# Your goal
Copy the lines below verbatim, from the line with "This page is" up to and including the line with "- 📫 How to reach me ...". Leave the pictures out of your copy.

# Dataset extract
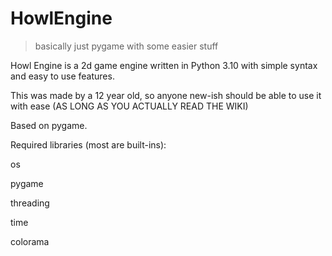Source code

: # HowlEngine
> basically just pygame with some easier stuff

Howl Engine is a 2d game engine written in Python 3.10 with simple syntax and easy to use features.

This was made by a 12 year old, so anyone new-ish should be able to use it with ease (AS LONG AS YOU ACTUALLY READ THE WIKI)

Based on pygame.



Required libraries (most are built-ins):

os

pygame

threading

time

colorama
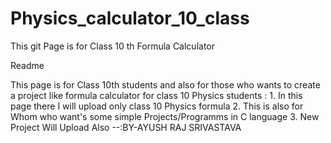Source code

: # Physics_calculator_10_class
This git Page is for Class 10 th Formula Calculator


Readme

This page is for Class 10th students and also for those who wants to create a project like formula 
calculator for class 10 Physics students :
    1. In this page there I will upload only class 10 Physics formula
    2. This is also for Whom who want's some simple Projects/Programms in C language
    3. New Project Will Upload Also
                                                                --:BY-AYUSH RAJ SRIVASTAVA
                                                                     
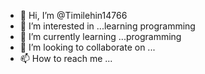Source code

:- 👋 Hi, I’m @Timilehin14766
- 👀 I’m interested in ...learning programming 
- 🌱 I’m currently learning ...programming 
- 💞️ I’m looking to collaborate on ...
- 📫 How to reach me ...

<!---
Timilehin14766/Timilehin14766 is a ✨ special ✨ repository because its `README.md` (this file) appears on your GitHub profile.
You can click the Preview link to take a look at your changes.
--->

# Finished task
This page is for Class 10th students and also for those who wants to create a project like formula 
calculator for class 10 Physics students :
    1. In this page there I will upload only class 10 Physics formula
    2. This is also for Whom who want's some simple Projects/Programms in C language
    3. New Project Will Upload Also
                                                                --:BY-AYUSH RAJ SRIVASTAVA
                                                                     
Source code

:- 👋 Hi, I’m @Timilehin14766
- 👀 I’m interested in ...learning programming 
- 🌱 I’m currently learning ...programming 
- 💞️ I’m looking to collaborate on ...
- 📫 How to reach me ...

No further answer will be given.